Belém e Ananindeua devem perder repasses do ICMS em 2023

Enquanto as cidades com populações maiores ficam com taxa menor, municípios que gram mais riqueza, como os mineradores, veem percentual crescer

Elisa Vaz

Os municípios paraenses com maior população, como Belém e Ananindeua, podem perder repasses do Imposto sobre Circulação de Mercadorias e Serviços (ICMS) no ano que vem. Um dos principais tributos arrecadados pelos Estados, o ICMS tem parte de seu montante - 25% - distribuído às Prefeituras, conforme previsão da própria Constituição Federal.

Essa transferência, a chamada cota-parte, leva em conta o valor adicionado fiscal (VAF), o que significa que as cidades que mais geram riqueza ao Estado são as que recebem os maiores percentuais de repasses. No caso do Pará, os municípios mineradores, como Parauapebas e Canaã dos Carajás, são os responsáveis por grandes valores e, portanto, devem se beneficiar, enquanto cidades com mais contribuintes perdem percentuais de repasses. A análise é do Sindifisco.

O secretário municipal de planejamento e gestão de Belém, Cláudio Puty, adiantou, durante uma audiência pública sobre a Lei Orçamentária Anual (LOA) realizada na Câmara Municipal de Belém (CMB) na última semana, que o percentual a ser recebido pela capital em 2023 será menor: cairá de 11% para 7%. Considerando que esta é a cidade com a maior população do Estado, o titular da Segep vê enormes perdas para os cofres do município. O Sindifisco ressalta que outras cidades populosas, como Ananindeua, também terão perdas percentuais.
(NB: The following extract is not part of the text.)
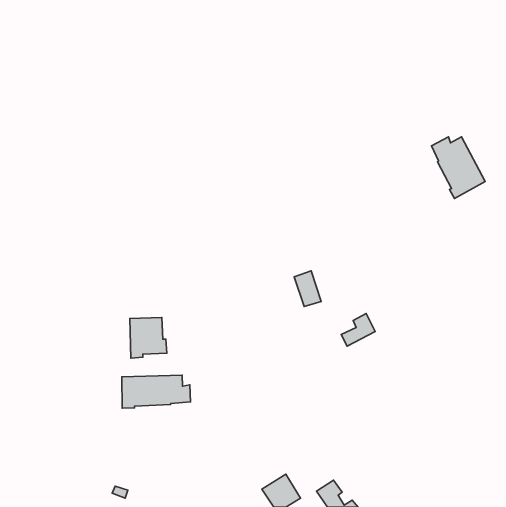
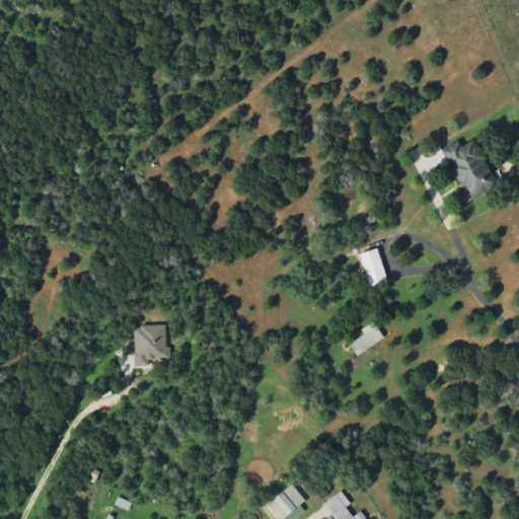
building: [294,271,321,307] -> [360,247,387,284]
building: [122,375,191,408] -> none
A reportagem entrou em contato com a Prefeitura da capital, mas não obteve retorno até o fechamento desta matéria. Porém, o presidente do Sindifisco, Charles Alcântara, afirma que a queda já vem acontecendo há algum tempo, cada vez mais. Ele lembrou que, no primeiro mandato do atual prefeito, Edmilson Rodrigues, na década de 1990, a cota-parte do ICMS na capital era de 33% - ele considera que o ideal seria permanecer em 20%, já que a população de Belém responde por quase 20% do total de moradores do Estado.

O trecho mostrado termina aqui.